Из этой мысли я и должен черпать волю, чтобы восстановить и сохранить цельность сознания. С пелёнок её внушал мне дед, эмигрант из России, дворянин Петр Андреевич Волов. Он был помешан на ведической культуре, её зарождение выводил из Крито-Минойской цивилизации, «бывшей до всех времён», откуда, по его убеждению, произошли и арии, и их собратья праславяне, пользовавшиеся задолго до так называемой кириллицы одной и той же архаической письменностью, и с фанатическим упорством, даже с беспримерным рвением отыскивал сродство в славянских языках и санскрите. В Штатах дедова фирмочка участвовала в постройке первых гидропланов Игоря Ивановича Сикорского, с которым они были хорошо знакомы ещё по Санкт-Петербургу. Я обожал бывать в дедовом рабочем кабинете, три стены которого были увешаны фотографиями созданных самолётов и лётчиков, а всю четвёртую до потолка заслонил собой книжный шкаф, полки которого ломились от всяких интересных старых книг на разных языках, картографических атласов с путями передвижений народов и больших тетрадей с черновиками научных изысканий, записанных экономным мелким почерком. Случалось такое не часто, кабинет постоянно был на английском замке и отпирался лишь с приездом деда в свой первый дом, не задорого построенный в Огасте и по-русски подаренный моим родителям.
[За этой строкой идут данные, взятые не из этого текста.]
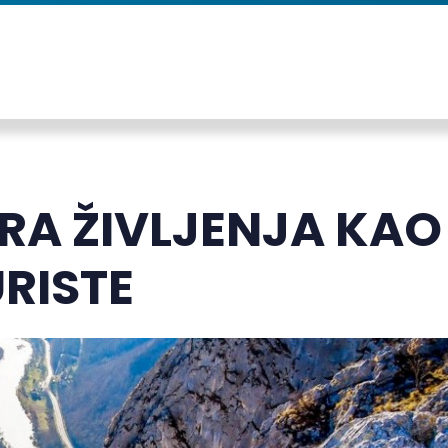
RA ŽIVLJENJA KAO
RISTE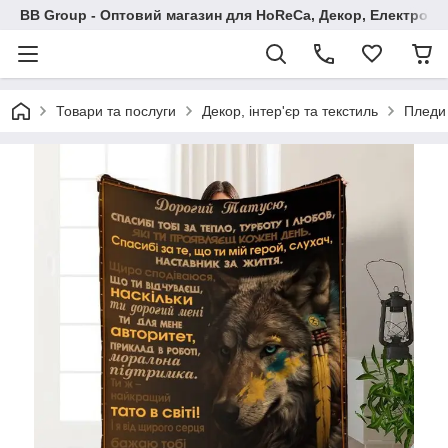
BB Group - Оптовий магазин для HoReCa, Декор, Електроні
Товари та послуги
Декор, інтер'єр та текстиль
Пледи 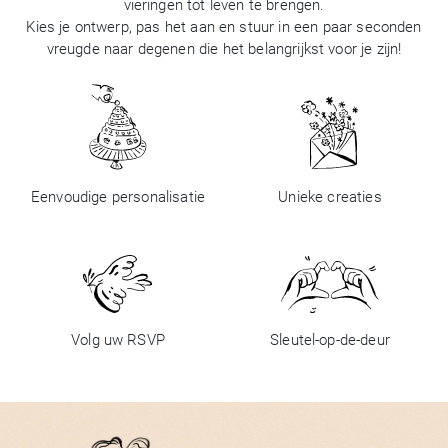
vieringen tot leven te brengen.
Kies je ontwerp, pas het aan en stuur in een paar seconden
vreugde naar degenen die het belangrijkst voor je zijn!
Eenvoudige personalisatie
Unieke creaties
Volg uw RSVP
Sleutel-op-de-deur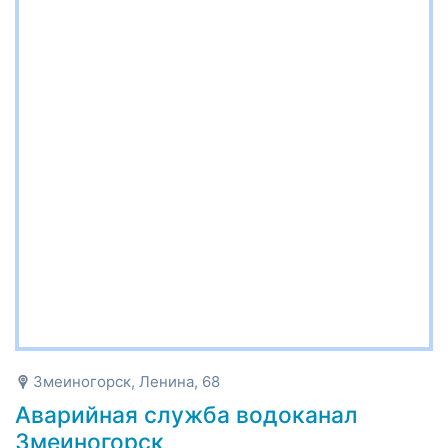
Змеиногорск, Ленина, 68
Аварийная служба водоканал
Змеиногорск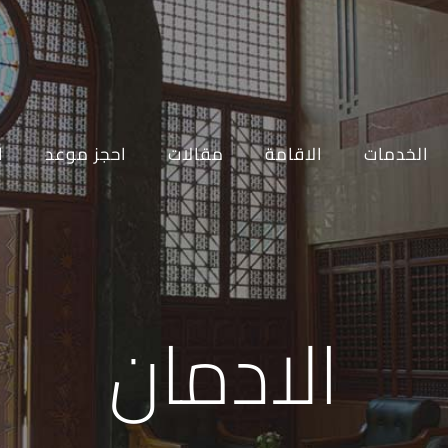
الخدمات
الاقامة
مقالات
احجز موعد
ا
الادمان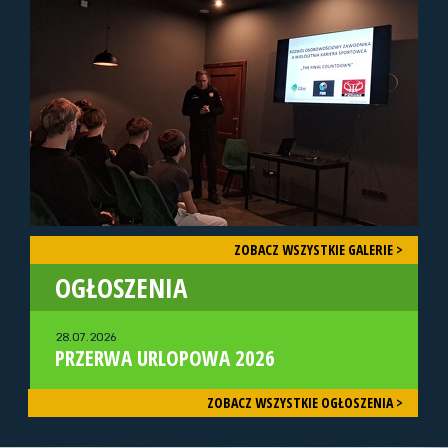
ZOBACZ WSZYSTKIE GALERIE >
OGŁOSZENIA
28.07.2026
PRZERWA URLOPOWA 2026
ZOBACZ WSZYSTKIE OGŁOSZENIA >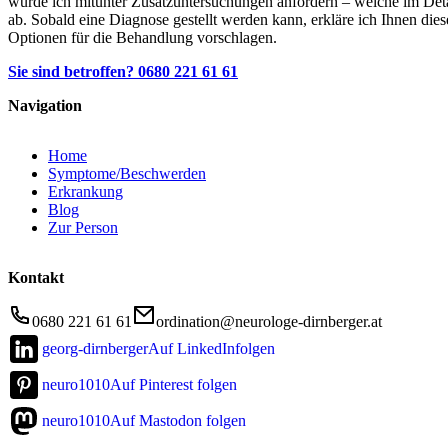
würde ich mitunter Zusatzuntersuchungen anfordern – welche im Det
ab. Sobald eine Diagnose gestellt werden kann, erkläre ich Ihnen die
Optionen für die Behandlung vorschlagen.
Sie sind betroffen? 0680 221 61 61
Navigation
Home
Symptome/Beschwerden
Erkrankung
Blog
Zur Person
Kontakt
0680 221 61 61
ordination@neurologe-dirnberger.at
georg-dirnberger
Auf LinkedInfolgen
neuro1010
Auf Pinterest folgen
neuro1010
Auf Mastodon folgen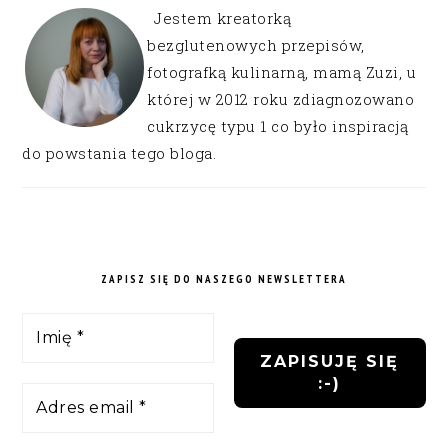
Jestem kreatorką
bezglutenowych przepisów,
fotografką kulinarną, mamą Zuzi, u
której w 2012 roku zdiagnozowano
cukrzycę typu 1 co było inspiracją
do powstania tego bloga.
ZAPISZ SIĘ DO NASZEGO NEWSLETTERA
Дед увлекался мировой историей, по-русски говорил архаизмами. Взахлёб, не щадя себя, работал на большую авиацию и втайне поклонялся грядущему величию России.
— Ты русский по духу и крови, Майкл, а жить, хоть где ты будь, каждому из смертных надлежит только со своей основой. Иначе смысла не будет. И заложи ты её в душу свою на самое дно, где корни. Положи то, что накопил за сто веков славоносный народ, из которого мы вышли. Даст Бог, вернётесь, подымете страну. А уж на каждодень, сверху клади то, что у здесь живущих почерпнёшь. Оне, внучок, ты знай, — скорохваты, да пока не глубокие. Корни забыли, а здешние когда ещё поотрастят. Хотя и споро, скажу взаправди, торопливо живут.